El evento se organizó de manera simultánea en diversos municipios de la Comunidad Valenciana, coincidiendo con el Día Internacional de Solidaridad con el Pueblo Palestino. Esta iniciativa estatal fue coordinada por la Red Solidaria Contra la Ocupación de Palestina (RESCOP), y se extendió a ciudades como Alicante, Alcoi, Castelló, Gandia y Torrevieja con la coordinación de BDS País Valencià y otros colectivos.

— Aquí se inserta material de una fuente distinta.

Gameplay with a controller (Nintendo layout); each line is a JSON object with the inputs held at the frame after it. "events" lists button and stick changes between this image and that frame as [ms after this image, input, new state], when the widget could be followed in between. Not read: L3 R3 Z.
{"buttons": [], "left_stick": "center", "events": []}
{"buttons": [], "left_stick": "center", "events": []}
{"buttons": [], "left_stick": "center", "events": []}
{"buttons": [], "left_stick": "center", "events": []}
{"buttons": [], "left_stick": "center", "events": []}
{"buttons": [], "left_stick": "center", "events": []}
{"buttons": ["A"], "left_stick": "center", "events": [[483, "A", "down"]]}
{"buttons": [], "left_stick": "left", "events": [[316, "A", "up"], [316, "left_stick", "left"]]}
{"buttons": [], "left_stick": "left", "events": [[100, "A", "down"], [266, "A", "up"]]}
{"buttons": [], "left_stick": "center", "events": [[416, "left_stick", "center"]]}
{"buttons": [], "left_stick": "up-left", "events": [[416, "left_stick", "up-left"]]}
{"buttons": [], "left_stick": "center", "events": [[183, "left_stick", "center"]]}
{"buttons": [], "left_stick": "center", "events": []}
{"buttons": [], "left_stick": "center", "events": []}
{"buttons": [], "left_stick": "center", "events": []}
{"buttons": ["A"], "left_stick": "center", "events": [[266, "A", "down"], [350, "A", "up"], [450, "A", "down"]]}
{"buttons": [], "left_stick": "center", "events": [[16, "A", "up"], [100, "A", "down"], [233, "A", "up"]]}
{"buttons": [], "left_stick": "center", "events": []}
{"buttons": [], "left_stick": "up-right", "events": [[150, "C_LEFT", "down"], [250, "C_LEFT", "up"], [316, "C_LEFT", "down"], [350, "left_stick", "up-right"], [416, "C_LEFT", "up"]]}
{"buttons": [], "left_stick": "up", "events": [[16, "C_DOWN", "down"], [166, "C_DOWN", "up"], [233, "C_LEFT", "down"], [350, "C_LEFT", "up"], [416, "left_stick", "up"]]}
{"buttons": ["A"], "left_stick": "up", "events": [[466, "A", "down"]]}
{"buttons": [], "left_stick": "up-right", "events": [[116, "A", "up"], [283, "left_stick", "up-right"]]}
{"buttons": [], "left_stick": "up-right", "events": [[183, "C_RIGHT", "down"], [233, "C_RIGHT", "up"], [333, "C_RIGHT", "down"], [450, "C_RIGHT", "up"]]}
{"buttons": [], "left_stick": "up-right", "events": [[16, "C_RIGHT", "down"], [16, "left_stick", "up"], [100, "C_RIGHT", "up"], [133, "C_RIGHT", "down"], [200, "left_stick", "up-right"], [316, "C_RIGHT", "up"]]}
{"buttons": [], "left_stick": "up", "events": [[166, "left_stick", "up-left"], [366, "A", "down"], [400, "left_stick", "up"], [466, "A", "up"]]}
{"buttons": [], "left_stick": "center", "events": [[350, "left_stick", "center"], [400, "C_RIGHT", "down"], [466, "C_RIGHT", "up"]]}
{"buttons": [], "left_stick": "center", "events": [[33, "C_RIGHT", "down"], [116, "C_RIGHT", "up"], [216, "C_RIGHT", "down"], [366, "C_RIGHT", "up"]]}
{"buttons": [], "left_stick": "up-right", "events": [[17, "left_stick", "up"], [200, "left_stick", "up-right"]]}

En Valencia, la marcha comenzó a las 12 del mediodía desde la plaza del Ayuntamiento, avanzando por el centro de la ciudad bajo banderas palestinas y tras una pancarta que proclamaba “Israel Genocida- España Patrocina- Boicot Israel- Palestina Libre”. Al llegar a la plaza de la Reina, se leyó un manifiesto en el que se exigía el fin de la complicidad y el silencio cómplice ante el conflicto.
Las demandas de los manifestantes incluyeron el cese de las acciones militares en Gaza, la retirada israelí, la llegada de ayuda humanitaria, y el enjuiciamiento de los responsables de crímenes de guerra y de lesa humanidad. Asimismo, solicitaron la liberación de los prisioneros palestinos y el derecho al retorno de los refugiados palestinos.
También reclamaron un embargo completo y retroactivo de armas a Israel, abarcando todos los aspectos de colaboración militar o de seguridad, y pidieron modificaciones legislativas para asegurar un embargo efectivo. Exigieron el cese de las relaciones diplomáticas, académicas, económicas, deportivas y culturales con Israel, el establecimiento de sanciones internacionales contra su régimen, y apoyo a las actuaciones judiciales ante la Corte Internacional de Justicia y el Tribunal Penal Internacional.
Finalmente, los manifestantes demandaron la derogación de la ley Mordaza y el fin de la criminalización de la solidaridad con Palestina y de quienes defienden los derechos humanos.